The reaction against the movie brought together an alliance of the black community, led by the NAACP and white social reformers. These included Harvard President Charles Eliot, social worker Jane Addams and sociologist Thorstein Veblen, who called it “a triumph of concise misinformation.” In agreement, the New York Evening Post characterized the film as “a call for racial prejudice.”
Most flagrant in this regard was the movie’s openly stated white paranoia of being crushed “under the heel of the black South,” leaving unstated the historic oppression of African Americans by the white South. The entire action of the movie’s final hour is triggered by the lust of black men — portrayed by white men in blackface — for virginal white women. The film contends that the real birth of the American nation occurs when “the former enemies of North and South are united again in common defence (sic) of their Aryan birthright.”
Prominent liberal periodicals including The Nation and The New Statesman supported the protests, which led to several local temporary bans on the film. Five weeks after the New York opening, 170 shots comprising nine minutes of inflammatory images were removed. Then the White House issued a statement that the President “has at no time expressed his approbation of it [the film]. Its exhibition at the White House was a courtesy extended to an old acquaintance.”
Birth continued its run at the Liberty for 11 months, selling over one million tickets in New York City, and its distribution spread across the country, drawing huge audiences.

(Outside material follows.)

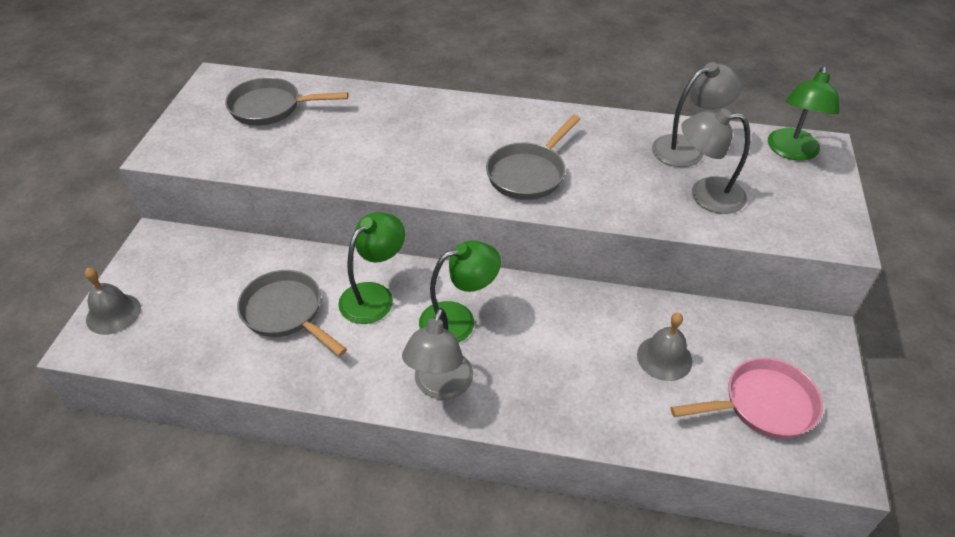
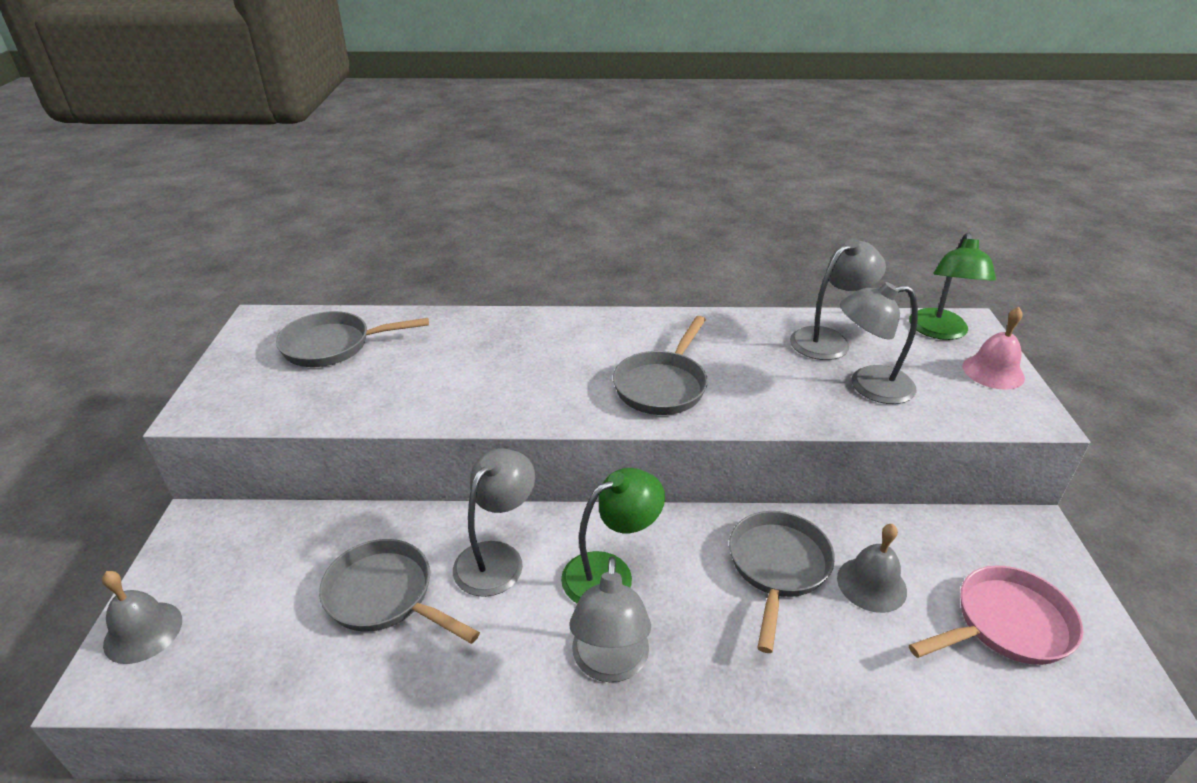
camera: 10 degrees left, 10 degrees down
(374, 295) = (497, 557): green lamp -> grey lamp
(592, 334) = (777, 567): none -> grey pan
(823, 195) = (993, 372): none -> pink bell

In larger markets, Aitken drummed up publicity with opening-day parades of horsemen in Klan robes. Although estimates of its box office returns vary, there is no question that it was the biggest moneymaker of the silent era.
Griffith went on to produce Intolerance, so titled to protest his critics’ intolerance of his right to express his perspective on American history. Though Intolerance was a box office failure, it influenced film editing in foreign cinemas far more than Griffith’s earlier movie. In the meantime, however, Birth drew one more significant response from a portion of the American public.
On the night of November 25, 1915, Thanksgiving Eve, William J. Simmons and 15 others in hooded robes, set fire to a cross on Stone Mountain in Georgia to establish a new Ku Klux Klan. It may be difficult to attribute to the Klan the 1918 spike in black lynchings, but the new group grew into a national organization with more than four million members over the 1920s.
During Reconstruction, the Klan had no organized structure. The name was adopted by many separately formed local groups of masked terrorists intimidating African Americans. Once the Jim Crow laws were in place, there was no more need of them; the terrorism had become institutionalized. From that time on, being black in the South was like living in a police state. The 20th-century national Klan’s network supported this system of oppression well into the Civil Rights era.
The Birth of a Nation cannot be simply dismissed as a reflection of its time, an acceptance of prevailing American social attitudes. Griffith not only accepted such attitudes — he encouraged their belief and anchored them more firmly in our living experience, as is still evident today.
Answering accusations of being against people of color, Griffith is quoted in Gish’s autobiography as saying, “[T]hat is like saying that I am against children…they were our children whom we loved and cared for all our lives.” The depth of this love and care may be fathomed in the words of Cora Hawkins. She had been a maid in Griffith’s New York household for years before his move to California. If she was not born a slave, her parents almost certainly were.
After seeing the movie, she went to Griffith’s rooms at the Astor Hotel to tell him, “It hurt me, Mr. David, to see what you do to my people.”